Holz kann modern oder ländlich rustikal wirken, der Markt bietet hier eine große Auswahl für jeden Geschmack. Vor allen Dingen ist Holz ein Naturprodukt, das auch sehr gut in Gärten harmoniert, die im asiatischen Stil angelegt sind. Kombiniert mit einem Terrassenbelag aus Holz, wird so ein einheitliches Gesamtbild geschaffen. Holzmöbel für den Garten gibt es als Liegen, Stühle, Sitzbänke und natürlich Tische. Besonders beliebt ist das hochwertige Teakholz. Ob in der natürlichen Farbe oder aber bunt angepinselt, das ist eine Frage des Geschmacks. In jedem Fall muss das Holz imprägniert sein, wenn es draußen stehen soll, denn sonst lassen Feuchtigkeit und Regenwasser die guten Stücke aufquellen, was langfristig zu unansehnlichen Möbeln führt.
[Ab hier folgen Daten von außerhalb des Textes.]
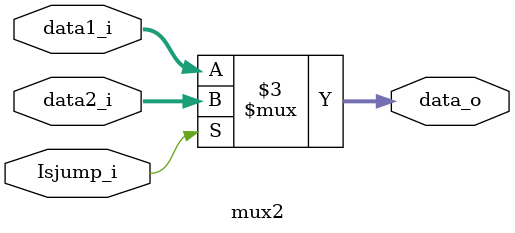
<source format=v>
module mux2(
	data1_i, //mux1.data_o
	data2_i, //jump_addr
	Isjump_i,
	data_o   
);
input	[31:0]		data1_i;
input	[31:0]		data2_i;
input				Isjump_i;
output reg [31:0]	data_o;

always@(*)begin
	if(Isjump_i)
		data_o = data2_i;
	else
		data_o = data1_i;
end

endmodule
</source>
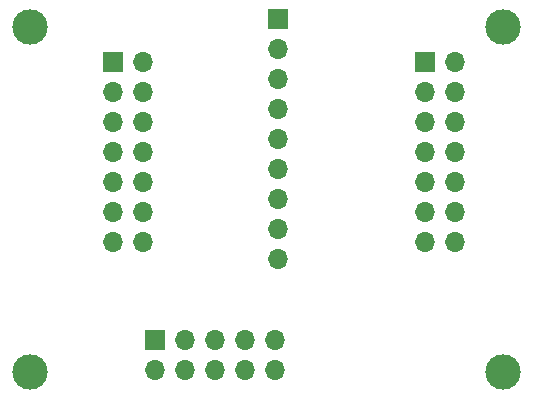
<source format=gts>
%TF.GenerationSoftware,KiCad,Pcbnew,(6.0.8)*%
%TF.CreationDate,2022-10-22T10:51:26-05:00*%
%TF.ProjectId,jtag_sniff_pcb,6a746167-5f73-46e6-9966-665f7063622e,rev?*%
%TF.SameCoordinates,Original*%
%TF.FileFunction,Soldermask,Top*%
%TF.FilePolarity,Negative*%
%FSLAX46Y46*%
G04 Gerber Fmt 4.6, Leading zero omitted, Abs format (unit mm)*
G04 Created by KiCad (PCBNEW (6.0.8)) date 2022-10-22 10:51:26*
%MOMM*%
%LPD*%
G01*
G04 APERTURE LIST*
%ADD10R,1.700000X1.700000*%
%ADD11O,1.700000X1.700000*%
%ADD12C,3.000000*%
G04 APERTURE END LIST*
D10*
%TO.C,J3*%
X133350000Y-69860000D03*
D11*
X133350000Y-72400000D03*
X133350000Y-74940000D03*
X133350000Y-77480000D03*
X133350000Y-80020000D03*
X133350000Y-82560000D03*
X133350000Y-85100000D03*
X133350000Y-87640000D03*
X133350000Y-90180000D03*
%TD*%
D12*
%TO.C,H3*%
X112395000Y-70485000D03*
%TD*%
D10*
%TO.C,J1*%
X122936000Y-97028000D03*
D11*
X122936000Y-99568000D03*
X125476000Y-97028000D03*
X125476000Y-99568000D03*
X128016000Y-97028000D03*
X128016000Y-99568000D03*
X130556000Y-97028000D03*
X130556000Y-99568000D03*
X133096000Y-97028000D03*
X133096000Y-99568000D03*
%TD*%
D12*
%TO.C,H4*%
X152400000Y-70485000D03*
%TD*%
D10*
%TO.C,J2*%
X145816000Y-73462000D03*
D11*
X145816000Y-76002000D03*
X145816000Y-78542000D03*
X145816000Y-81082000D03*
X145816000Y-83622000D03*
X145816000Y-86162000D03*
X145816000Y-88702000D03*
X148356000Y-73462000D03*
X148356000Y-76002000D03*
X148356000Y-78542000D03*
X148356000Y-81082000D03*
X148356000Y-83622000D03*
X148356000Y-86162000D03*
X148356000Y-88702000D03*
%TD*%
D12*
%TO.C,H2*%
X152400000Y-99695000D03*
%TD*%
%TO.C,H1*%
X112395000Y-99695000D03*
%TD*%
D10*
%TO.C,J4*%
X119378000Y-73462000D03*
D11*
X119378000Y-76002000D03*
X119378000Y-78542000D03*
X119378000Y-81082000D03*
X119378000Y-83622000D03*
X119378000Y-86162000D03*
X119378000Y-88702000D03*
X121918000Y-73462000D03*
X121918000Y-76002000D03*
X121918000Y-78542000D03*
X121918000Y-81082000D03*
X121918000Y-83622000D03*
X121918000Y-86162000D03*
X121918000Y-88702000D03*
%TD*%
M02*

</source>
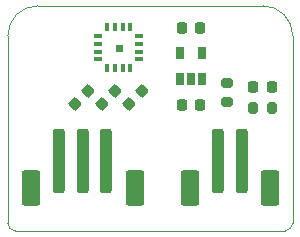
<source format=gbr>
%TF.GenerationSoftware,KiCad,Pcbnew,8.0.2*%
%TF.CreationDate,2024-05-08T23:24:27+02:00*%
%TF.ProjectId,adxl335,6164786c-3333-4352-9e6b-696361645f70,0.0.1*%
%TF.SameCoordinates,Original*%
%TF.FileFunction,Paste,Top*%
%TF.FilePolarity,Positive*%
%FSLAX46Y46*%
G04 Gerber Fmt 4.6, Leading zero omitted, Abs format (unit mm)*
G04 Created by KiCad (PCBNEW 8.0.2) date 2024-05-08 23:24:27*
%MOMM*%
%LPD*%
G01*
G04 APERTURE LIST*
G04 Aperture macros list*
%AMRoundRect*
0 Rectangle with rounded corners*
0 $1 Rounding radius*
0 $2 $3 $4 $5 $6 $7 $8 $9 X,Y pos of 4 corners*
0 Add a 4 corners polygon primitive as box body*
4,1,4,$2,$3,$4,$5,$6,$7,$8,$9,$2,$3,0*
0 Add four circle primitives for the rounded corners*
1,1,$1+$1,$2,$3*
1,1,$1+$1,$4,$5*
1,1,$1+$1,$6,$7*
1,1,$1+$1,$8,$9*
0 Add four rect primitives between the rounded corners*
20,1,$1+$1,$2,$3,$4,$5,0*
20,1,$1+$1,$4,$5,$6,$7,0*
20,1,$1+$1,$6,$7,$8,$9,0*
20,1,$1+$1,$8,$9,$2,$3,0*%
G04 Aperture macros list end*
%ADD10C,0.010000*%
%ADD11RoundRect,0.200000X0.275000X-0.200000X0.275000X0.200000X-0.275000X0.200000X-0.275000X-0.200000X0*%
%ADD12R,0.650000X1.060000*%
%ADD13RoundRect,0.250000X0.250000X2.500000X-0.250000X2.500000X-0.250000X-2.500000X0.250000X-2.500000X0*%
%ADD14RoundRect,0.250000X0.550000X1.250000X-0.550000X1.250000X-0.550000X-1.250000X0.550000X-1.250000X0*%
%ADD15RoundRect,0.225000X0.017678X-0.335876X0.335876X-0.017678X-0.017678X0.335876X-0.335876X0.017678X0*%
%ADD16RoundRect,0.225000X-0.017678X0.335876X-0.335876X0.017678X0.017678X-0.335876X0.335876X-0.017678X0*%
%ADD17RoundRect,0.225000X-0.225000X-0.250000X0.225000X-0.250000X0.225000X0.250000X-0.225000X0.250000X0*%
%ADD18RoundRect,0.218750X0.218750X0.256250X-0.218750X0.256250X-0.218750X-0.256250X0.218750X-0.256250X0*%
%ADD19R,0.370000X0.650000*%
%ADD20R,0.650000X0.370000*%
%ADD21RoundRect,0.200000X-0.200000X-0.275000X0.200000X-0.275000X0.200000X0.275000X-0.200000X0.275000X0*%
%TA.AperFunction,Profile*%
%ADD22C,0.100000*%
%TD*%
G04 APERTURE END LIST*
D10*
%TO.C,U1*%
X35287154Y-29450380D02*
X34786947Y-29450380D01*
X34786947Y-28950173D01*
X35287154Y-28950173D01*
X35287154Y-29450380D01*
G36*
X35287154Y-29450380D02*
G01*
X34786947Y-29450380D01*
X34786947Y-28950173D01*
X35287154Y-28950173D01*
X35287154Y-29450380D01*
G37*
%TD*%
D11*
%TO.C,R2*%
X44181154Y-33835380D03*
X44181154Y-32185380D03*
%TD*%
D12*
%TO.C,U2*%
X40183154Y-31824380D03*
X41133154Y-31824380D03*
X42083154Y-31824380D03*
X42083154Y-29624380D03*
X40183154Y-29624380D03*
%TD*%
D13*
%TO.C,J1*%
X45434154Y-38809380D03*
X43434154Y-38809380D03*
D14*
X47834154Y-41059380D03*
X41034154Y-41059380D03*
%TD*%
D13*
%TO.C,J2*%
X33989154Y-38809380D03*
X31989154Y-38809380D03*
X29989154Y-38809380D03*
D14*
X36389154Y-41059380D03*
X27589154Y-41059380D03*
%TD*%
D15*
%TO.C,C1*%
X35886146Y-33939388D03*
X36982162Y-32843372D03*
%TD*%
D16*
%TO.C,C2*%
X34696162Y-32843372D03*
X33600146Y-33939388D03*
%TD*%
D17*
%TO.C,C4*%
X40358154Y-34026380D03*
X41908154Y-34026380D03*
%TD*%
D18*
%TO.C,D1*%
X48016654Y-32502380D03*
X46441654Y-32502380D03*
%TD*%
D16*
%TO.C,C3*%
X32410162Y-32843372D03*
X31314146Y-33939388D03*
%TD*%
D19*
%TO.C,U1*%
X36012154Y-27450380D03*
X35362154Y-27450380D03*
X34712154Y-27450380D03*
X34062154Y-27450380D03*
D20*
X33287154Y-28225380D03*
X33287154Y-28875380D03*
X33287154Y-29525380D03*
X33287154Y-30175380D03*
D19*
X34062154Y-30950380D03*
X34712154Y-30950380D03*
X35362154Y-30950380D03*
X36012154Y-30950380D03*
D20*
X36787154Y-30175380D03*
X36787154Y-29525380D03*
X36787154Y-28875380D03*
X36787154Y-28225380D03*
%TD*%
D21*
%TO.C,R1*%
X46404154Y-34280380D03*
X48054154Y-34280380D03*
%TD*%
D17*
%TO.C,C5*%
X40358154Y-27549380D03*
X41908154Y-27549380D03*
%TD*%
D22*
X47229154Y-25644380D02*
G75*
G02*
X49769220Y-28184380I46J-2540020D01*
G01*
X25639154Y-44059380D02*
X25639154Y-28184380D01*
X49769154Y-44059380D02*
X49769154Y-28184380D01*
X26274154Y-44694380D02*
G75*
G02*
X25639220Y-44059380I46J634980D01*
G01*
X25639154Y-28184380D02*
G75*
G02*
X28179154Y-25644384I2539996J0D01*
G01*
X47229154Y-25644380D02*
X28179154Y-25644380D01*
X49769154Y-44059380D02*
G75*
G02*
X49134154Y-44694354I-634954J-20D01*
G01*
X26274154Y-44694380D02*
X49134154Y-44694380D01*
M02*

</source>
Wer ganz auf Nummer sicher gehen will, der deckt die Möbel zusätzlich mit Schutzhüllen oder Folie ab, wenn sie den Sommer über im Freien bleiben.

Gartenmöbel aus Aluminium oder Metall sind für Puristen besonders gut geeignet. Zu einer zurückhaltenden Gartengestaltung mit vielen Grünflächen sind sie die richtige Ergänzung. In Silber oder Chrom haben sie einen edlen Charakter und wirken nicht aufdringlich. Sie sind pflegeleicht und wenn sie gegen Rost geschützt sind, auch lange haltbar und unempfindlich. Im Gegensatz zu Korb- und Holzmöbeln, lassen sie sich leicht reinigen.

Kunststoff ist nach wie vor ein Renner bei den Gartenmöbeln – auch aufgrund des günstigen Preises. Er ist unempfindlich und übersteht auch mehrere Sommer, Regen und Unwetter sehr gut. Kunststoffmöbel sind in allen erdenklichen Farben erhältlich. Die Leichtgewichte lassen sich einfach von A nach B transportieren und sind auch schnell wieder im Keller oder in der Garage verstaut. Das Reinigen dieser Möbel ist aber wichtig, denn sonst setzen sich die Ablagerungen aus der Umwelt, wie Blütenstaub, algenähnliche Beläge oder Schmutz ab, die mit der Zeit nur schwer oder gar nicht mehr aus dem Material zu entfernen sind.